Western countries face a “predominantly homegrown” jihadist terror threat after research found that almost three out of four attackers were citizens of the country they targeted.
The study says repressive measures were “inevitable” and that Western countries will “probably” have to strengthen intelligence co-operation, but that “soft” approaches were also needed.
The authors said governments should construct a “well-balanced” response and avoid dividing society further which, they said, was the aim of Islamist terrorists.
The study found that almost six out of 10 terrorists had a prior criminal background — rising to three out of four among converts.
The research, ‘Fear Thy Neighbour’, was conducted by experts from the Institute for International Political Studies in Milan; the International Centre for Counter-Terrorism, based in The Hague; and the Programme on Extremism at George Washington University.
In a foreword, Magnus Ranstorp of the EU Radicalisation Awareness Network, states that there is an average of five terror attacks per month in the West.
“Isis is determined to target the ordinary citizens through these terrorist attacks to create polarisation, fostering mobilisation and radicalisation together with further recruitment,” he said.
He said radicalisation is “growing at an alarming rate” in the West through a “kaleidoscope of root causes”. He said the research “dunked the simple theory of social conditions as a major driver”.
The report says Europe and North Africa have been hit by an “unprecedented wave” of jihadi attacks.

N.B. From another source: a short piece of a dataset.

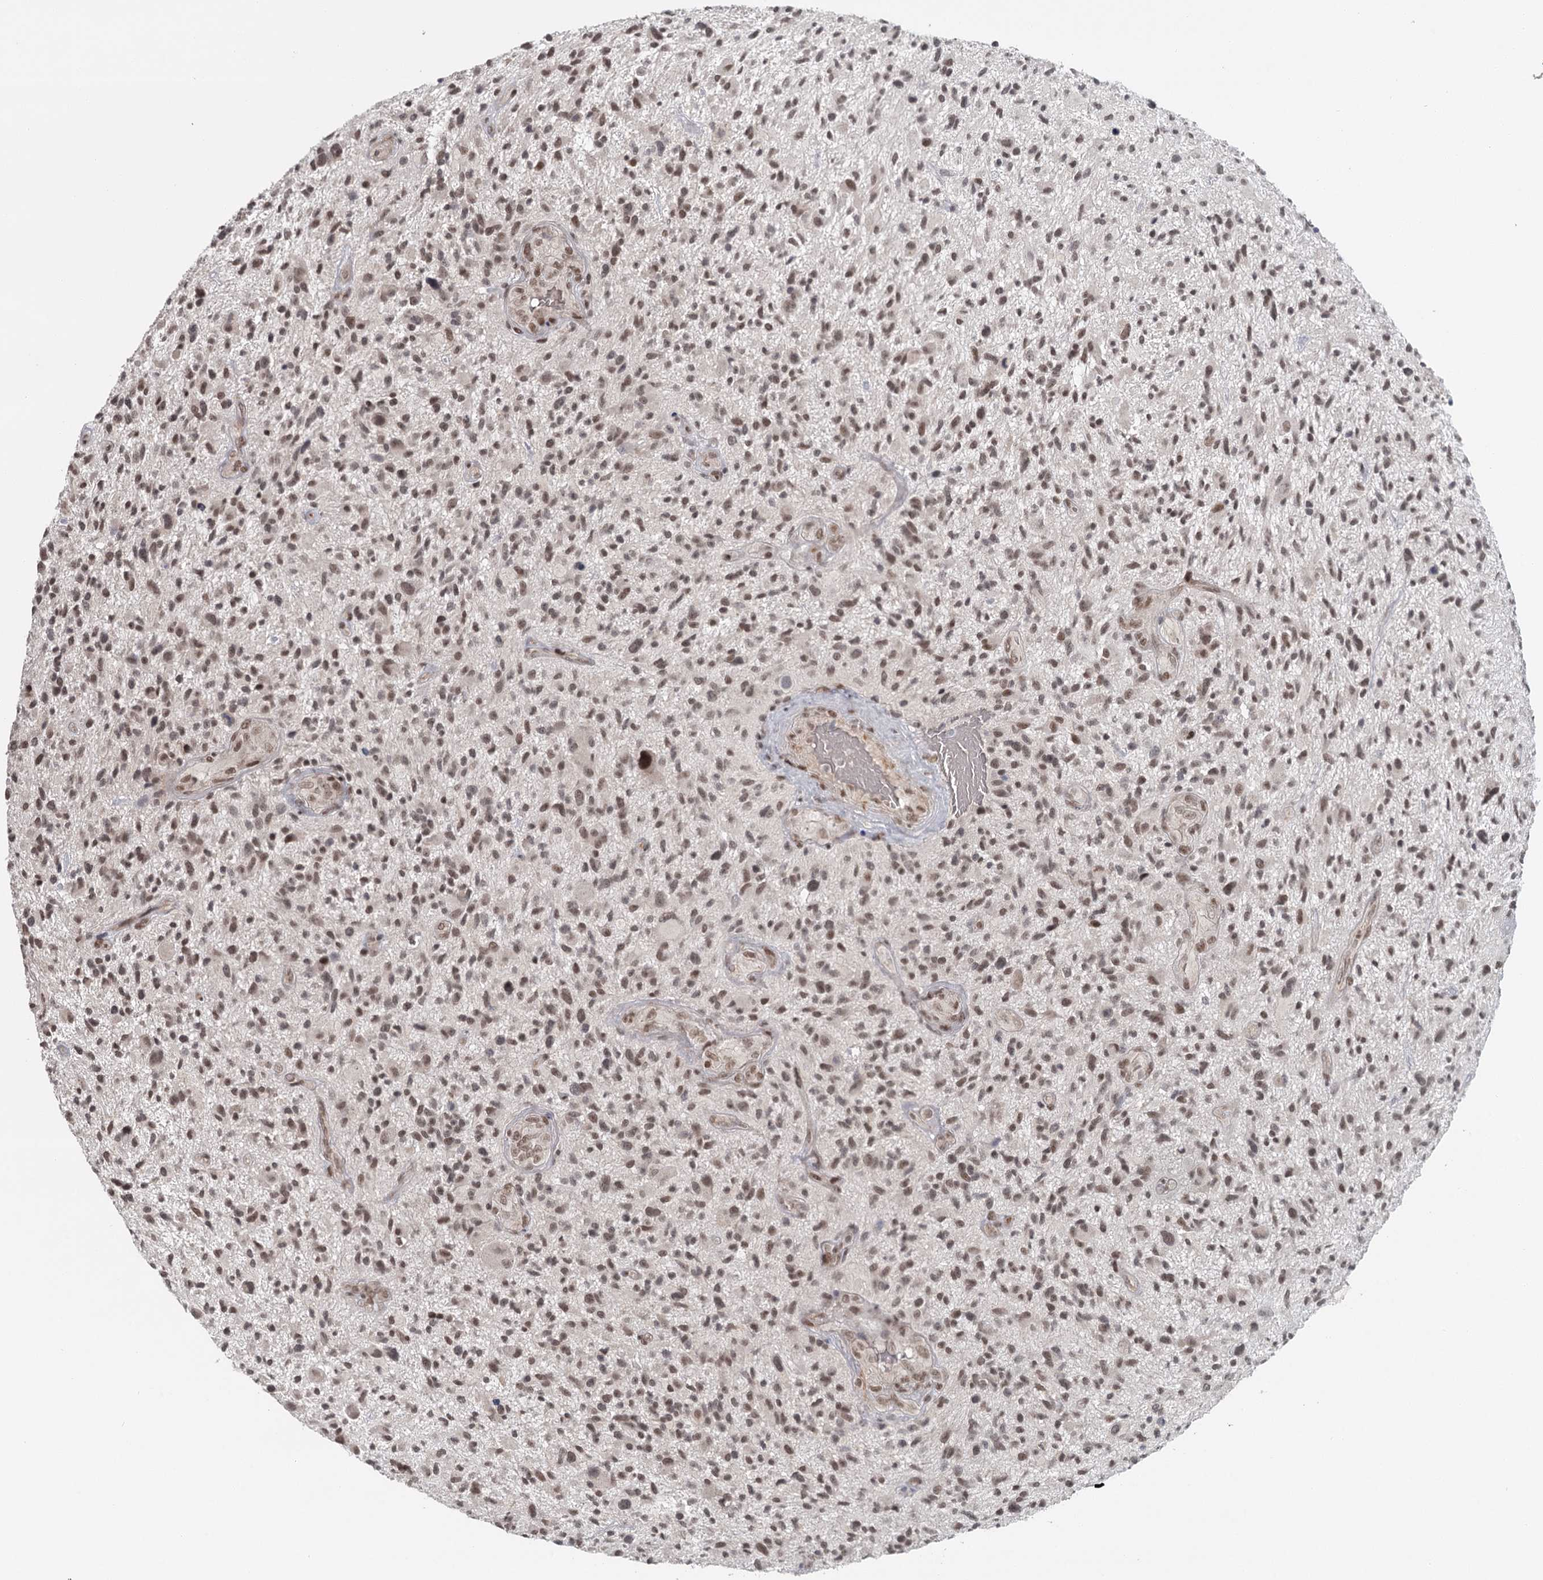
{"staining": {"intensity": "moderate", "quantity": ">75%", "location": "nuclear"}, "tissue": "glioma", "cell_type": "Tumor cells", "image_type": "cancer", "snomed": [{"axis": "morphology", "description": "Glioma, malignant, High grade"}, {"axis": "topography", "description": "Brain"}], "caption": "Moderate nuclear staining for a protein is identified in approximately >75% of tumor cells of malignant high-grade glioma using immunohistochemistry.", "gene": "FAM13C", "patient": {"sex": "male", "age": 47}}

Between June 2014, when the so-called Isis caliphate was declared, and June 2017, it found that:
The report states that IS claimed 39% of attacks, but found just 8% were under the direct orders of IS, while 66% of attackers had some form of connection to IS or other jihadist groups but acted independently.
In 26% of cases, the attackers were inspired by IS or other jihadist groups but had no connections with them.
It said the rise of IS and its declaration of a caliphate had inspired scores of Western Muslims, who were captivated by its “gestures and slick online propaganda”.
The report says most researchers agreed that radicalisation was a “highly complex and individualised process, often shaped by a poorly understood interaction of structural and personal factors”.
Researchers said the formation of “radicalisation hubs” around extremist groups, radical mosques, and charismatic personalities, was often a key factor in jihadi hotpots.
“The vast majority of individuals who radicalise do so in small groups of like-minded individuals, generally under the influence of radicalising agents,” it said.